Il criterio della capitalizzazione dei costi consiste nella determinazione del montante di tutti i costi sostenuti sia per le opere conservative del bene e sia quelli sostenuti per garantirne l’accesso da parte della collettività. Vanno inclusi anche i costi dei benefici ai dipendenti direttamente derivanti dalla realizzazione del bene e i costi sostenuti per la preparazione del sito. Si considerano sia gli interventi conservativi, che quelli migliorativi, nonché le spese di funzionamento.
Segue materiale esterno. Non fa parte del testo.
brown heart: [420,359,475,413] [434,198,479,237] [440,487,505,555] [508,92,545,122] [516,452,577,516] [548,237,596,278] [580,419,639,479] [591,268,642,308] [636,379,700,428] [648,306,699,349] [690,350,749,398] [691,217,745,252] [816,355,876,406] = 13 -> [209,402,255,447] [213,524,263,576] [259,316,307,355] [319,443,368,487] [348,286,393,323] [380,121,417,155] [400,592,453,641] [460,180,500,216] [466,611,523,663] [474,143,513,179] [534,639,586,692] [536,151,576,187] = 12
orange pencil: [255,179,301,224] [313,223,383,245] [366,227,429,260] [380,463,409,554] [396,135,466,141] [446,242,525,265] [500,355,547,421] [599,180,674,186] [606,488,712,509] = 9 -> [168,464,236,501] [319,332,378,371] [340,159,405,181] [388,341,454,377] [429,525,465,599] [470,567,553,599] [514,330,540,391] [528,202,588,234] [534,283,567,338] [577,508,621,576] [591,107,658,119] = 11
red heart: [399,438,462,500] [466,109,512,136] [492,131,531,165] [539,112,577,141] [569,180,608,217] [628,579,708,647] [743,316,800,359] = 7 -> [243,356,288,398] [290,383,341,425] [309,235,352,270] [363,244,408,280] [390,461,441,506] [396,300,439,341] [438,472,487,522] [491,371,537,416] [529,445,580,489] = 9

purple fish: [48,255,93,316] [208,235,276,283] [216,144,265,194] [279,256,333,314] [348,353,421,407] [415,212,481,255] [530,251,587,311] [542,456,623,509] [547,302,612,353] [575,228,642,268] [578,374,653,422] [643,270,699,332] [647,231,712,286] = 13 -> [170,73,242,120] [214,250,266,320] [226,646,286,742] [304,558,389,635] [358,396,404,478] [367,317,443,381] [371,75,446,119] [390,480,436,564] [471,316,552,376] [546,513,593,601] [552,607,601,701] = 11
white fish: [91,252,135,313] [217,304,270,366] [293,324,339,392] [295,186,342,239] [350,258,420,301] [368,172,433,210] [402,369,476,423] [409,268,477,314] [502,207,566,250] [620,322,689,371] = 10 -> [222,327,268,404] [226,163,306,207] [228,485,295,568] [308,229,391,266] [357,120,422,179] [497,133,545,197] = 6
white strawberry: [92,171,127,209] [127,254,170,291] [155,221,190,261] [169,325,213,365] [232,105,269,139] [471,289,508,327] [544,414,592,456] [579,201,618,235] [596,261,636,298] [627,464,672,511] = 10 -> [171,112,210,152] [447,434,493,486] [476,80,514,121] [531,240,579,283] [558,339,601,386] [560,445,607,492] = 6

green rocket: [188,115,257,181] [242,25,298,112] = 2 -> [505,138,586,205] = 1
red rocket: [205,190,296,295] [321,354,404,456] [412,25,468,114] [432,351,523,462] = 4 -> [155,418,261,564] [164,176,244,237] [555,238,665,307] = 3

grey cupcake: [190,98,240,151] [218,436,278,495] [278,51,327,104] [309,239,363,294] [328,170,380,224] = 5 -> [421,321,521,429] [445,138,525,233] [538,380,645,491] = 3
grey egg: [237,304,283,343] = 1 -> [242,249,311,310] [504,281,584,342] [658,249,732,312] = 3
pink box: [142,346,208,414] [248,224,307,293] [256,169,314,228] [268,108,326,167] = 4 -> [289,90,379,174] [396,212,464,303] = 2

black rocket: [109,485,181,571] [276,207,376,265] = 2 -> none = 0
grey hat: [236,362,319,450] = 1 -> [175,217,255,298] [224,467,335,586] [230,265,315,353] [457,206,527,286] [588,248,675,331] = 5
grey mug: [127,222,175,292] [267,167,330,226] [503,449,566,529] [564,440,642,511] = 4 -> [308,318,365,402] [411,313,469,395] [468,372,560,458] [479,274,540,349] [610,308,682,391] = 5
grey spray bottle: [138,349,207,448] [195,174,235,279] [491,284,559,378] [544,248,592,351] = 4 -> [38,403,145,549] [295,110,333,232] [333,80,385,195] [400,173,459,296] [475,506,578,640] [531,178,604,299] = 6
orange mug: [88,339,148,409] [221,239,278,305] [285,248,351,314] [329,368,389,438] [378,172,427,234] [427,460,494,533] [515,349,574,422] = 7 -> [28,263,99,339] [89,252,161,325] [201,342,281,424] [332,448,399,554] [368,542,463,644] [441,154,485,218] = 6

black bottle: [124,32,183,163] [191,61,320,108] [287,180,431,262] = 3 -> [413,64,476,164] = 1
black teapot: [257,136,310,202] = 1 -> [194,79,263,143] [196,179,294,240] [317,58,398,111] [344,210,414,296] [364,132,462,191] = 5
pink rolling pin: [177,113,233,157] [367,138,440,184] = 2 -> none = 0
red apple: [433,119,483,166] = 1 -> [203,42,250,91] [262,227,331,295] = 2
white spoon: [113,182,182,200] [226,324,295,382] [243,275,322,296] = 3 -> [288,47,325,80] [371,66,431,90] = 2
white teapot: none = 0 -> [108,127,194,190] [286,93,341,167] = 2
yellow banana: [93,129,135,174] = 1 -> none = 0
Da includere anche i costi figurativi, ossia di quei fattori produttivi impiegati ai quali non corrisponde un esborso monetario (ad esempio se una galleria museale è ubicata in spazi messi a disposizione gratuitamente da altra amministrazione, occorrerebbe considerare anche il costo dell’affitto che si sarebbe dovuto sostenere per poter usufruire del luogo. Il montante è calcolato applicando il tasso di capitalizzazione determinato in base ai rendimenti medi di mercato dei titoli di Stato a lungo termine forniti da Eurostat.